Even here, though, "The Little Mermaid" is a victim of stolid planning. The activity ends up looking more like skating than it does like swimming -- just as this "Mermaid" ends up feeling less like a product meant for Broadway than for another sphere of entertainment: Disney on Ice.
Geared as it is to a 5-year-old's sensibility, the stage version creates a water world of flimsy pageantry: shiny surfaces, plastic images and ornate thingamajigs. Throughout the evening, a strange pair of sculpted poles with armatures are shoved on and off the stage. Sometimes, actors playing fish float on plates attached to the ends of the armature. The poles also show up as unflattering furnishings in the scenes at the castle of Prince Eric (Sean Palmer), the young aristocrat with whom Ariel, the little mermaid (Sierra Boggess), falls in love. A sun assembled by set designer George Tsypin, from what appear to be metallic triangles, swivels in these scenes to become a chandelier.
Tatiana Noginova's costumes range from the inept -- there's nothing to suggest crustacean in Tituss Burgess's getup as Sebastian the anxious crab -- to plain off-putting: The women of Eric's castle dress as if swallowing cotton balls were a fashion statement.

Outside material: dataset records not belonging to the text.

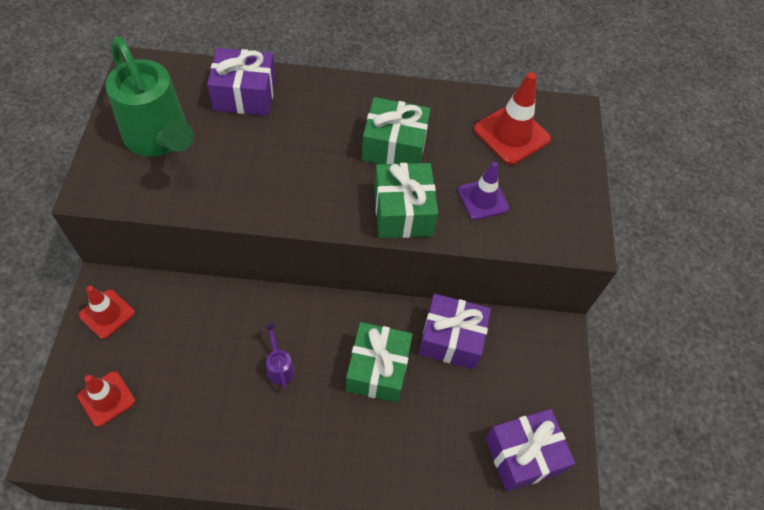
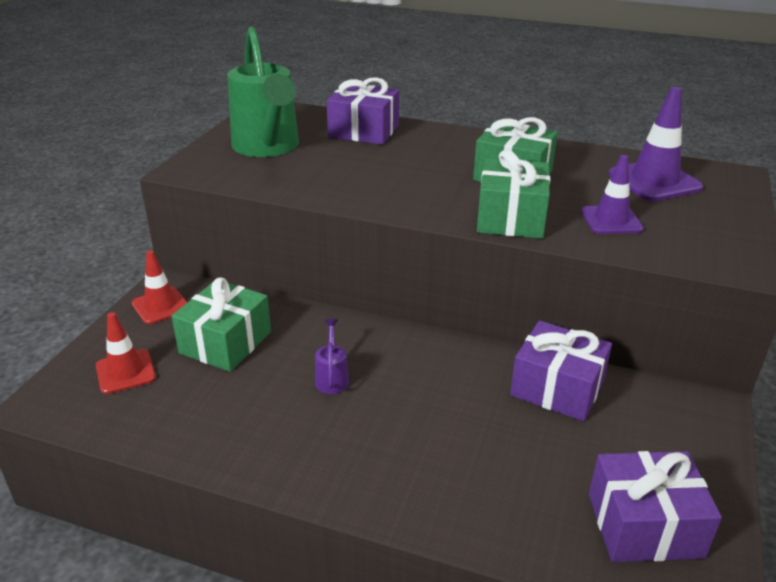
camera: 20 degrees right, 25 degrees down
green gift [346,322,413,403] -> green gift moved to [171,277,271,372]
red traffic cone [474,72,551,165] -> purple traffic cone [609,87,703,201]

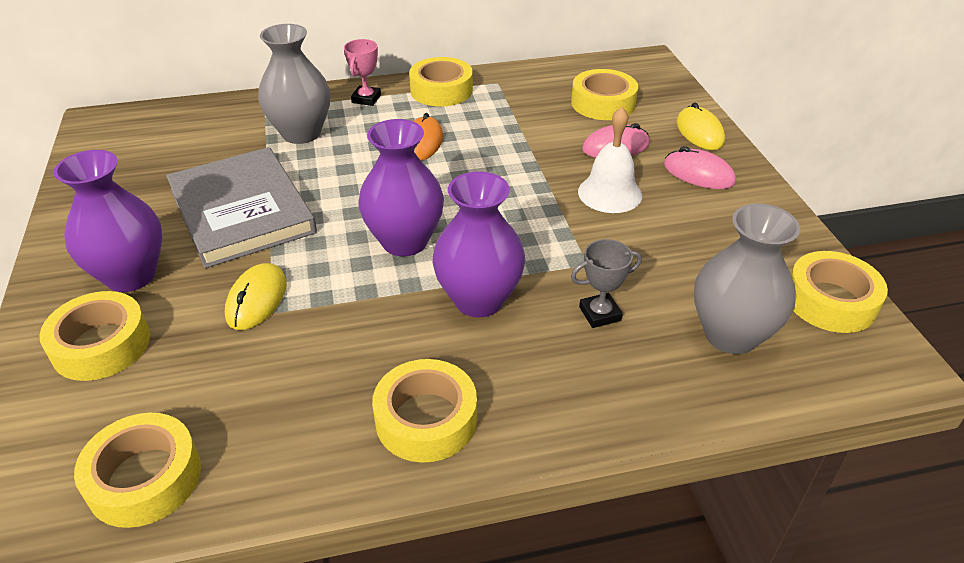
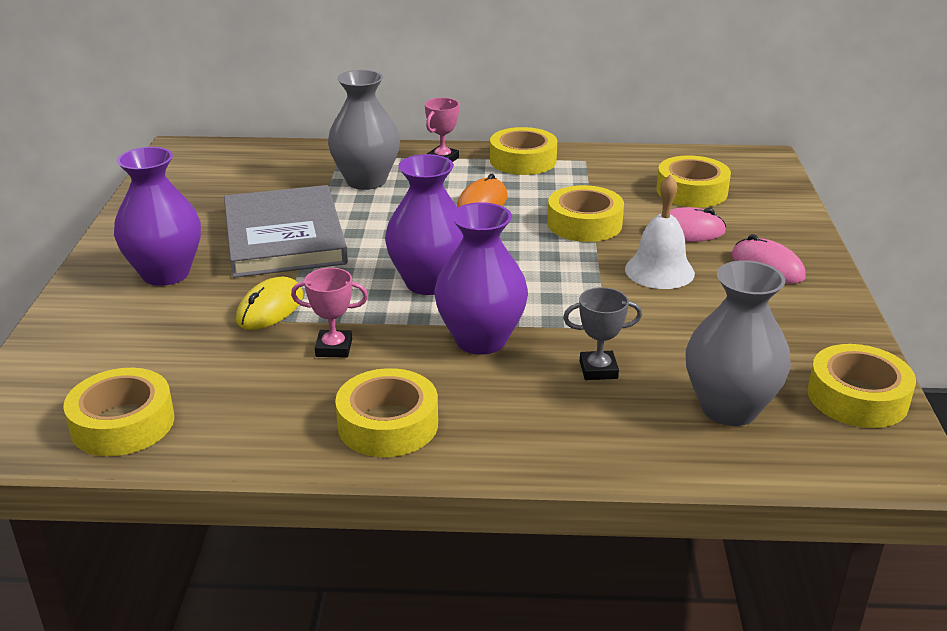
camera: 15 degrees right, 10 degrees down
yellow tape [39,291,150,381] -> yellow tape moved to [547,185,624,242]
yellow mouse [676,102,725,150] -> none
none -> pink trophy [291,268,368,358]

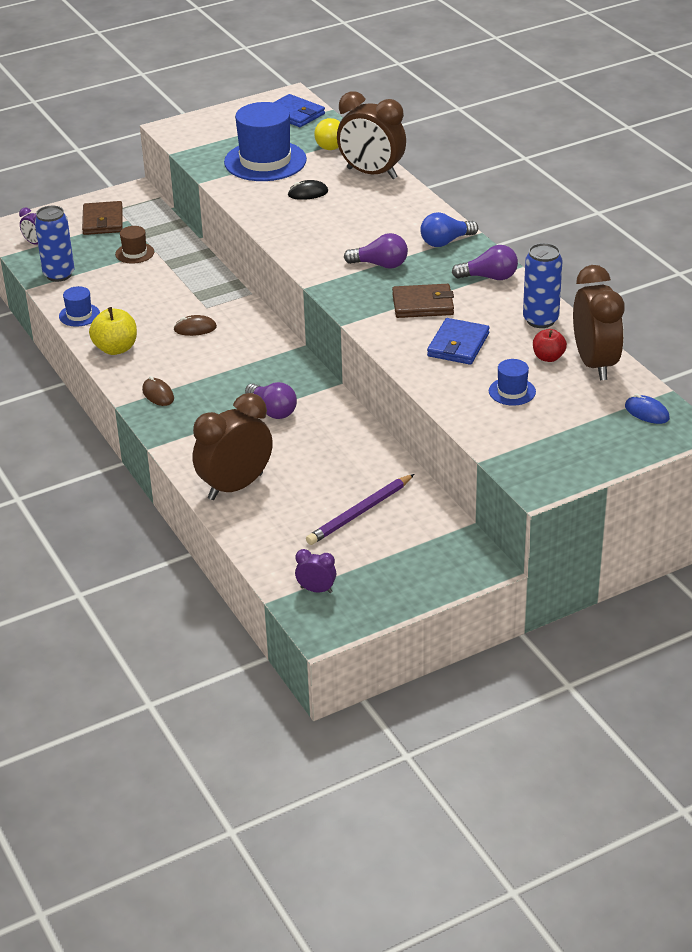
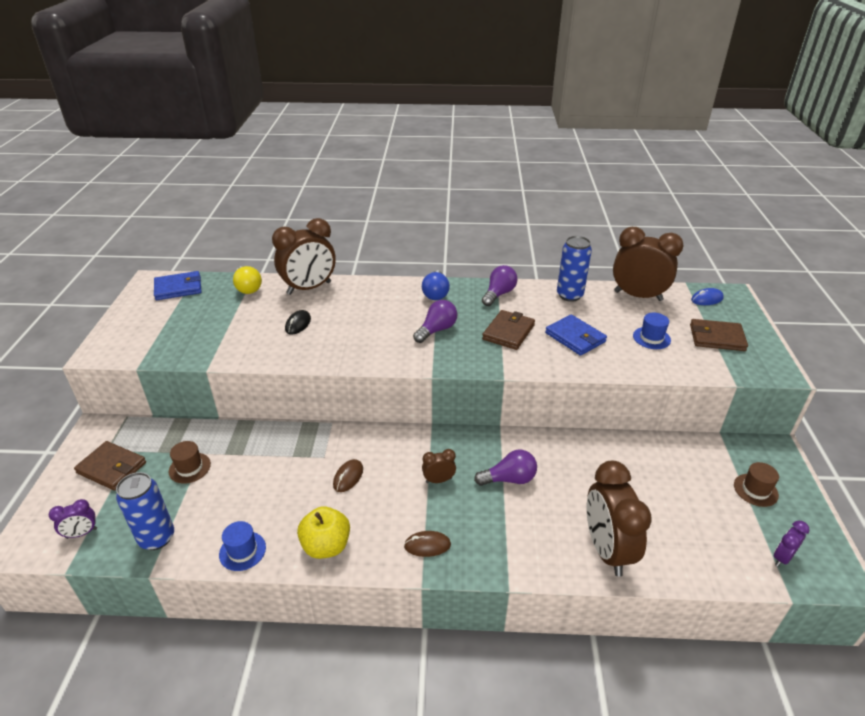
camera: 60 degrees left, 0 degrees up
blue hat [224,102,307,181] -> none
purple pencil [306,474,414,545] -> none
red apple [533,329,567,362] -> none
none -> brown clock [422,449,456,483]
none -> brown wallet [690,319,748,351]
none -> brown hat [734,462,779,507]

The talented Doug Wright (a Pulitzer winner for "I Am My Own Wife," no less) was recruited to contribute the script for the musical, which in general follows the outline of the film. Ariel, against the wishes of her royal father, looks for a way to become a member of the absolutely fabulous human race. She gets a chance after rescuing the drowning Eric and becoming a pawn in a plan by evil, tentacled Ursula (Sherie Rene Scott) to wrest control of the oceans from Ariel's father, King Triton (Norm Lewis).
The cramming in of so many new songs seems to have impeded Wright's efforts to create characters of any depth, or to resolve the plot mechanics in a manner that makes much sense. (Then again, it's questionable how much narrative logic the target, post-toddler audience requires.) Uncannily, Palmer and especially Boggess resemble their cartoon predecessors, and they're not asked for much more than that in the way of characterization.
Fine Broadway singer-actors such as Scott and Lewis have been marooned in impossible roles. Although both play characters at the top of the sea-world food chain, neither one can escape the impression of being ensnared in some kind of a trap.
A stagnant sensation extends to the conception of entire numbers. For the second act's "Kiss the Girl," Zambello seeks to conjure Taymor's "Circle of Life" by posing actors as various kinds of marine life, with some, in "Lion King"-style, wearing the essence of the animal on their heads. Imitation, in this instance, is the sincerest sign of desperation.
"All I ask of you is one thing: please don't be cynical. I hate cynicism -- it's my least favorite quality and it doesn't lead anywhere. Nobody in life gets exactly what they thought they were going to get. But if you work really hard and you're kind, amazing things will happen."
Conan O'Brien
"Winning a Tony this year is like winning Best Attendance in third grade: no one will care but the winner and their mom."
-Kad
"I have also met him in person, and I find him to be quite funny actually. Arrogant and often misinformed, but still funny."
-bjh2114 (on Michael Riedel)
Double Ouch...he may have just murdered that show. That review was downright scathing. Now i've got to see this befofe it washes up quicker than anybody thought.
That's not his usual prose...that's how you know he really disliked it. He's usually much more mellifluous. This review is far more pedestrian than he normally is.